*Exercise*: Render the lines of the records as a numbered list, beginning with the first line and stopping after the line that contains "subscribe to Pastor". Leave out any blank lines.
•••••
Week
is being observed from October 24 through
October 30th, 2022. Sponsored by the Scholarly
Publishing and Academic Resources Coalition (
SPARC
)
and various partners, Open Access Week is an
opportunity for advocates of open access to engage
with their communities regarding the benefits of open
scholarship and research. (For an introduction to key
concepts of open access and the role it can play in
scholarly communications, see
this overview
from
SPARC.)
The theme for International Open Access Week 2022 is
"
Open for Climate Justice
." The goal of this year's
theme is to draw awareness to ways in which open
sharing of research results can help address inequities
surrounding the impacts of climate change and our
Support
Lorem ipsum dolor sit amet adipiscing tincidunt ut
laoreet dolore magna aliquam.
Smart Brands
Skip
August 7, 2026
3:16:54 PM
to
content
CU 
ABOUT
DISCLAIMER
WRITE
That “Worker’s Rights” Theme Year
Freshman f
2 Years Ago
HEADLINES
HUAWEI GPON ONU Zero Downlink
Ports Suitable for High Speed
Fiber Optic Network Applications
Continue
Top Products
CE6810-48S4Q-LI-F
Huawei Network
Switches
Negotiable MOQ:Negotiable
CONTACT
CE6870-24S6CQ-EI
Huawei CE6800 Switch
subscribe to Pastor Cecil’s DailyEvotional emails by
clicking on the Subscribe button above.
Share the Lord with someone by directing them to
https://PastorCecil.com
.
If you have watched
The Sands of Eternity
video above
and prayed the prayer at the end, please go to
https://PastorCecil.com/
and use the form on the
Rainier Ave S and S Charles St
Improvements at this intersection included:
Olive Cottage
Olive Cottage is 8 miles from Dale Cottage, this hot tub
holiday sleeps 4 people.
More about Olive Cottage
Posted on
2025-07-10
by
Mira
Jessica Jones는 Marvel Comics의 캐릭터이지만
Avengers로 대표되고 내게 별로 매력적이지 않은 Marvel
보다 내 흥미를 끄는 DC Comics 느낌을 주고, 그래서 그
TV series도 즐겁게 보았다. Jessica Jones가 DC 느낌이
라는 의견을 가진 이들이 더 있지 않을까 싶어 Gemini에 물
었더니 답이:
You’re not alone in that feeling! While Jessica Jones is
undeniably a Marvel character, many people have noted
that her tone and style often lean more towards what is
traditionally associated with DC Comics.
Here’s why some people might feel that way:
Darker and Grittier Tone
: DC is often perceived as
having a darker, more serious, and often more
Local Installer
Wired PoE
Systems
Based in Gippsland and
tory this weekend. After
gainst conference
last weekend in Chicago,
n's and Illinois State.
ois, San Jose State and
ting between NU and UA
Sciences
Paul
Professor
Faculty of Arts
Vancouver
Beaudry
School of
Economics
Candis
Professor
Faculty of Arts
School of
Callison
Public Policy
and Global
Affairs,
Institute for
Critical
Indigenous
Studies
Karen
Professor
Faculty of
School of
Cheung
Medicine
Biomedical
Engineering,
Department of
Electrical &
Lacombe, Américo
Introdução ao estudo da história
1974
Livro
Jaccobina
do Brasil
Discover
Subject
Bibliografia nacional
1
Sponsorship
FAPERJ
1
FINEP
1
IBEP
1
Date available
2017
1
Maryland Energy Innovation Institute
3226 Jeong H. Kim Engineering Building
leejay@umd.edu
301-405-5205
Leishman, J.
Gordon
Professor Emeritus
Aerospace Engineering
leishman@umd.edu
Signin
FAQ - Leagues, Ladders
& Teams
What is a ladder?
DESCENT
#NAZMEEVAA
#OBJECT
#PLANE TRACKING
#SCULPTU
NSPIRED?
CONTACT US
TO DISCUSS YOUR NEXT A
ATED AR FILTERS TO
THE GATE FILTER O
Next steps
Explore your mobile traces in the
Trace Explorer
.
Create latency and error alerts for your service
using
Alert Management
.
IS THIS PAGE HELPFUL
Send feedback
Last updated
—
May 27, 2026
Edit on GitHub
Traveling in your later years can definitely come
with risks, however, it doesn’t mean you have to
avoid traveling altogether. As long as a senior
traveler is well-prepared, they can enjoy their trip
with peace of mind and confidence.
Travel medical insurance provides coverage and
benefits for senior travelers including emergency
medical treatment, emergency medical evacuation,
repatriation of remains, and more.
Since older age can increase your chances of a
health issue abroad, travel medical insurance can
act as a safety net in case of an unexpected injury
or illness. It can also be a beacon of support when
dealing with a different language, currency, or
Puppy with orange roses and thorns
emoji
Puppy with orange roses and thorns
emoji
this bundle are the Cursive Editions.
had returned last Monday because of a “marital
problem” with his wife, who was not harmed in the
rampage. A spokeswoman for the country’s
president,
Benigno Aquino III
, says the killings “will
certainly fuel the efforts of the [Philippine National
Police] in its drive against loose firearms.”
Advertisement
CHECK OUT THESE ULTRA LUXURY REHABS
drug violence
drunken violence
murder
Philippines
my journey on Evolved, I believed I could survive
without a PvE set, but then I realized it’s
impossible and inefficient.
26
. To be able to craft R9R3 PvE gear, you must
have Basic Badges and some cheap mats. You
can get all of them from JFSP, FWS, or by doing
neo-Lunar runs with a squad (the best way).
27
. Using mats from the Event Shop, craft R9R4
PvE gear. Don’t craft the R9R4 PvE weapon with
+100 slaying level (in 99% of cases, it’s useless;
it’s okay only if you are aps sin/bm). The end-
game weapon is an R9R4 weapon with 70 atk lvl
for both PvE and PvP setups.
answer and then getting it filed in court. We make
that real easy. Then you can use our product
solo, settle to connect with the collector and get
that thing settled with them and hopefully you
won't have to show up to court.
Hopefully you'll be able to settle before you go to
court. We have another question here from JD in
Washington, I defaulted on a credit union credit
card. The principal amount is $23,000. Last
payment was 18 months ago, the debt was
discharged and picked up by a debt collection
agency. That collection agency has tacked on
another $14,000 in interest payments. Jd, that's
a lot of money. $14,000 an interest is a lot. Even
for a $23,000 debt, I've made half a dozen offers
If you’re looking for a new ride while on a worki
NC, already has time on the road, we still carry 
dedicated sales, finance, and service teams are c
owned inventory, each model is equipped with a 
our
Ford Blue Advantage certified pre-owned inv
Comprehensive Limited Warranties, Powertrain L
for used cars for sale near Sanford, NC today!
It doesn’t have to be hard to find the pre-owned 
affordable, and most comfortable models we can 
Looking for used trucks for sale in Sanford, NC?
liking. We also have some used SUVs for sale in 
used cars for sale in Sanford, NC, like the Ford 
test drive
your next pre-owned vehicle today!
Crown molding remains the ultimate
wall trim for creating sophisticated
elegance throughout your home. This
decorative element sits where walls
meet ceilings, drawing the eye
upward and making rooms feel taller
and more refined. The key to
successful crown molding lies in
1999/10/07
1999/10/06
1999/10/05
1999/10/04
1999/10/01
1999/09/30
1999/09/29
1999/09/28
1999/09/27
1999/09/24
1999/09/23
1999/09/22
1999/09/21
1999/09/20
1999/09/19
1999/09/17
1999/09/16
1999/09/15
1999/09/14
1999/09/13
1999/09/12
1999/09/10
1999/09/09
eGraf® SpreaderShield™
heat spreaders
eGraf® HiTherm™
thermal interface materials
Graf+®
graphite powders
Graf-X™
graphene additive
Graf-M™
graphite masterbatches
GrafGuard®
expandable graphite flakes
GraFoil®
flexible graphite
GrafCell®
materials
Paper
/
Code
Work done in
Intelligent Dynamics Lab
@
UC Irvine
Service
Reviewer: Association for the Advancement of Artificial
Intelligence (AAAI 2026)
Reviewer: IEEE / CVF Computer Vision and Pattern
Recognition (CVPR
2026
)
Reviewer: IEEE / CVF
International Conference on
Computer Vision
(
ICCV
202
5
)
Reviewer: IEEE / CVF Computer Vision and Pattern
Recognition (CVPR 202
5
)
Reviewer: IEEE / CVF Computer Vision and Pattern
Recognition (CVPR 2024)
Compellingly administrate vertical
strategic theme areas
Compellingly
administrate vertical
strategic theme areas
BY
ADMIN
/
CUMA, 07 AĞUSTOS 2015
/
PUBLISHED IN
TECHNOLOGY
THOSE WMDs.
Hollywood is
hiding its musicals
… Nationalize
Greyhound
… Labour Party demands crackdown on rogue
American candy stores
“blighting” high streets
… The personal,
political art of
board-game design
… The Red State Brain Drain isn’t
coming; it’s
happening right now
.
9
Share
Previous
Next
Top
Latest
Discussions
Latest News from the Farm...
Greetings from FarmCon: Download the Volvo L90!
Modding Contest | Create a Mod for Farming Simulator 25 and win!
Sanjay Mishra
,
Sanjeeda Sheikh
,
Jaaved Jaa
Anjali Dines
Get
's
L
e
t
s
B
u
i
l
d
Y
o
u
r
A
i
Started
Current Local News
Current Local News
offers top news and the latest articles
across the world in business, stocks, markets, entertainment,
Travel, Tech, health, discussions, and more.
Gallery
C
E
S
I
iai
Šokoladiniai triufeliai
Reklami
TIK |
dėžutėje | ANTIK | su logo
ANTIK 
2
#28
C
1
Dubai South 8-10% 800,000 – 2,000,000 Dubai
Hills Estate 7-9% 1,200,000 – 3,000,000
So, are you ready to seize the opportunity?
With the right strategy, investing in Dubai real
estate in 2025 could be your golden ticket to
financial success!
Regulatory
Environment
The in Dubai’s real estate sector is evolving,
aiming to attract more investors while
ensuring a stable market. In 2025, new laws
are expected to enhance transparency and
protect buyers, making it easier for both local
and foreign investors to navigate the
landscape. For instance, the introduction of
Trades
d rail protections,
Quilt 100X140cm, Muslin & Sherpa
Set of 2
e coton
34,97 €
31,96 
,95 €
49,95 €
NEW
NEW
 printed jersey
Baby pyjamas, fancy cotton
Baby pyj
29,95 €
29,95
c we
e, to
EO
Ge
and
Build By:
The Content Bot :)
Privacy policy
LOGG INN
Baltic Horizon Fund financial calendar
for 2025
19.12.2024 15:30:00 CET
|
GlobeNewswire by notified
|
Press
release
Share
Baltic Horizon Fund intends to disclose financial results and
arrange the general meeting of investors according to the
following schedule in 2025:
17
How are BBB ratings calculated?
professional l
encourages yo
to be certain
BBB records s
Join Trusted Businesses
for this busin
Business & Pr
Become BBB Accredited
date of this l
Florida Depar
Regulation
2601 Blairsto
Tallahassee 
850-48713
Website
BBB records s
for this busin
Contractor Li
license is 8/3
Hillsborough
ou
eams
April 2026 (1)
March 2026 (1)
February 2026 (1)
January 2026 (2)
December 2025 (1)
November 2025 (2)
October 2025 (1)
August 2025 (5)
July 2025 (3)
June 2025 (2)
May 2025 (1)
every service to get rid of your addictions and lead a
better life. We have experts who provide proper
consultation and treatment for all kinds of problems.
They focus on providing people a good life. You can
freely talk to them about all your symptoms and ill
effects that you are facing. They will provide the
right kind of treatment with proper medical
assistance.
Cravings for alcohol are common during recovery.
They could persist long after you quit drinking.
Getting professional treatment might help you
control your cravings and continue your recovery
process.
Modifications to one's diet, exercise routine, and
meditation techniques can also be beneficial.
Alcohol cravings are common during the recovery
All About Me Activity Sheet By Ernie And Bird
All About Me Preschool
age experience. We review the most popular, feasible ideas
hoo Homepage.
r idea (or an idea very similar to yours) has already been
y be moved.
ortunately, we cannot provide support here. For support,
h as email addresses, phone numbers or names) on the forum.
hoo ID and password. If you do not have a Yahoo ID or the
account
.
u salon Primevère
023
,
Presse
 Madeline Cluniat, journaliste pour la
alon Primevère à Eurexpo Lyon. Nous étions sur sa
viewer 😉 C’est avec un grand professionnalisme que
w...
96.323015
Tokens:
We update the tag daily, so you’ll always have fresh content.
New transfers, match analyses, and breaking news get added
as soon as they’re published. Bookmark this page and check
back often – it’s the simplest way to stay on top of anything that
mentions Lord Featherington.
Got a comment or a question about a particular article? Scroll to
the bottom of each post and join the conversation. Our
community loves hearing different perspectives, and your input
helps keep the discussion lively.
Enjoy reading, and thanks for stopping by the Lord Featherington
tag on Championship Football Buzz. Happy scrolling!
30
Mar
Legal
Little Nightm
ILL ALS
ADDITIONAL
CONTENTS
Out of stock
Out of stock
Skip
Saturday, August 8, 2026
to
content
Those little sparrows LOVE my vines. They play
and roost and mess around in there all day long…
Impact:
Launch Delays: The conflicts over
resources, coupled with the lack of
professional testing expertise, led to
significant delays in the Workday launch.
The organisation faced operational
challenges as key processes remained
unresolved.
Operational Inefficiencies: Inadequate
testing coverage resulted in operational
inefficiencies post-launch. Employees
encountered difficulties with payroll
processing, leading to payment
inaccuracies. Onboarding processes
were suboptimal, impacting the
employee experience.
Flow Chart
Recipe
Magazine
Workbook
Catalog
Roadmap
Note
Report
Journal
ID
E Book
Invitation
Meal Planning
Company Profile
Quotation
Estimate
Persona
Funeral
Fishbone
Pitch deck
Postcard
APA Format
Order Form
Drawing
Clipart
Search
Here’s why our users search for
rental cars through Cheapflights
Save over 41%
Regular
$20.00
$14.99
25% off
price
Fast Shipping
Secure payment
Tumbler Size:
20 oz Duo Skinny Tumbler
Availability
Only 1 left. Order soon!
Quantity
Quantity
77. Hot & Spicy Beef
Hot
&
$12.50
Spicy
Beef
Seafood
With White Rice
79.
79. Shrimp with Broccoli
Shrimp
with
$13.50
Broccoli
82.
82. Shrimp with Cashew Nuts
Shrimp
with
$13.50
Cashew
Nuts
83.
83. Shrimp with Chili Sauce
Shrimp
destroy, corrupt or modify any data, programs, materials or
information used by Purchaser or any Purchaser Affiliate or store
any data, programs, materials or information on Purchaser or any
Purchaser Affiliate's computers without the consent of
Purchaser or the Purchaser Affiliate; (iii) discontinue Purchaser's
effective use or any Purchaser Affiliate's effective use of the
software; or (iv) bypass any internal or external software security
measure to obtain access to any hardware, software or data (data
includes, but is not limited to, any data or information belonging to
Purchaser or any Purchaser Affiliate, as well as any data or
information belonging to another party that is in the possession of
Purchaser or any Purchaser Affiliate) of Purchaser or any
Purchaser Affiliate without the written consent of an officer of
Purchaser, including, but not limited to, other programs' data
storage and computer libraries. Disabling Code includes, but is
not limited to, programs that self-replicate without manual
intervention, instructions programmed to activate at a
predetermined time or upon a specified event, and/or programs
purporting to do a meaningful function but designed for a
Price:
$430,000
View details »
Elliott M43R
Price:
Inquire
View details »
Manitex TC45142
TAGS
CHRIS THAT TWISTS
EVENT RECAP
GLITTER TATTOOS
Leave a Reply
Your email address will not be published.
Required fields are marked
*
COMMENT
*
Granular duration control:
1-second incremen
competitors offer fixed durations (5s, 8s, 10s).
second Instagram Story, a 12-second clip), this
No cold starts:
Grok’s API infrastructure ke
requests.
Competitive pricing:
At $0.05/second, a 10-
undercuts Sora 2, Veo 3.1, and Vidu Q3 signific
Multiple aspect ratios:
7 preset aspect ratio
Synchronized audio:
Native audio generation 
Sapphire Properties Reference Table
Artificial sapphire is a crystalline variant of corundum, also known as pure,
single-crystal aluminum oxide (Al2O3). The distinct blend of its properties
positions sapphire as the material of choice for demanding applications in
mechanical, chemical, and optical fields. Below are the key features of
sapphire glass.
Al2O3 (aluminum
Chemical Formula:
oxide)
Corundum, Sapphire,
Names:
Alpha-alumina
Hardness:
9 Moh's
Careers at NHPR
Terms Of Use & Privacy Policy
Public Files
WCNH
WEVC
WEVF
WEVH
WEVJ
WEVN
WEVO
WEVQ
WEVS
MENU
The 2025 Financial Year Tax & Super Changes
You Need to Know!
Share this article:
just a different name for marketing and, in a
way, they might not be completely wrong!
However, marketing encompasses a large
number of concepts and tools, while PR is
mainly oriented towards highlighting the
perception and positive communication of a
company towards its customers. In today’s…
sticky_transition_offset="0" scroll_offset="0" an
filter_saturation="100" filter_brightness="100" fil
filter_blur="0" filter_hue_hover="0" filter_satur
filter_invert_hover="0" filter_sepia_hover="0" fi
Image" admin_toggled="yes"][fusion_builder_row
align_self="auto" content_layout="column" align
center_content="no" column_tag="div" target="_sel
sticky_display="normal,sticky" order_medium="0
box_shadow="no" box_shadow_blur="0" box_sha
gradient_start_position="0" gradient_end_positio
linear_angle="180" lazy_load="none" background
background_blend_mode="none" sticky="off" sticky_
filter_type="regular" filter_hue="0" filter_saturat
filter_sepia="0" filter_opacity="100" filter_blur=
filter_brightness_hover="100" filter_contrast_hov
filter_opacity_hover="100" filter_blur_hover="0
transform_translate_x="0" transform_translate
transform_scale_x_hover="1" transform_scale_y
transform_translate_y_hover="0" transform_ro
•••••
*Solution to this task*:
1. Week
2. is being observed from October 24 through
3. October 30th, 2022. Sponsored by the Scholarly
4. Publishing and Academic Resources Coalition (
5. SPARC
6. )
7. and various partners, Open Access Week is an
8. opportunity for advocates of open access to engage
9. with their communities regarding the benefits of open
10. scholarship and research. (For an introduction to key
11. concepts of open access and the role it can play in
12. scholarly communications, see
13. this overview
14. from
15. SPARC.)
16. The theme for International Open Access Week 2022 is
17. "
18. Open for Climate Justice
19. ." The goal of this year's
20. theme is to draw awareness to ways in which open
21. sharing of research results can help address inequities
22. surrounding the impacts of climate change and our
23. Support
24. Lorem ipsum dolor sit amet adipiscing tincidunt ut
25. laoreet dolore magna aliquam.
26. Smart Brands
27. Skip
28. August 7, 2026
29. 3:16:54 PM
30. to
31. content
32. CU 
33. ABOUT
34. DISCLAIMER
35. WRITE
36. That “Worker’s Rights” Theme Year
37. Freshman f
38. 2 Years Ago
39. HEADLINES
40. HUAWEI GPON ONU Zero Downlink
41. Ports Suitable for High Speed
42. Fiber Optic Network Applications
43. Continue
44. Top Products
45. CE6810-48S4Q-LI-F
46. Huawei Network
47. Switches
48. Negotiable MOQ:Negotiable
49. CONTACT
50. CE6870-24S6CQ-EI
51. Huawei CE6800 Switch
52. subscribe to Pastor Cecil’s DailyEvotional emails by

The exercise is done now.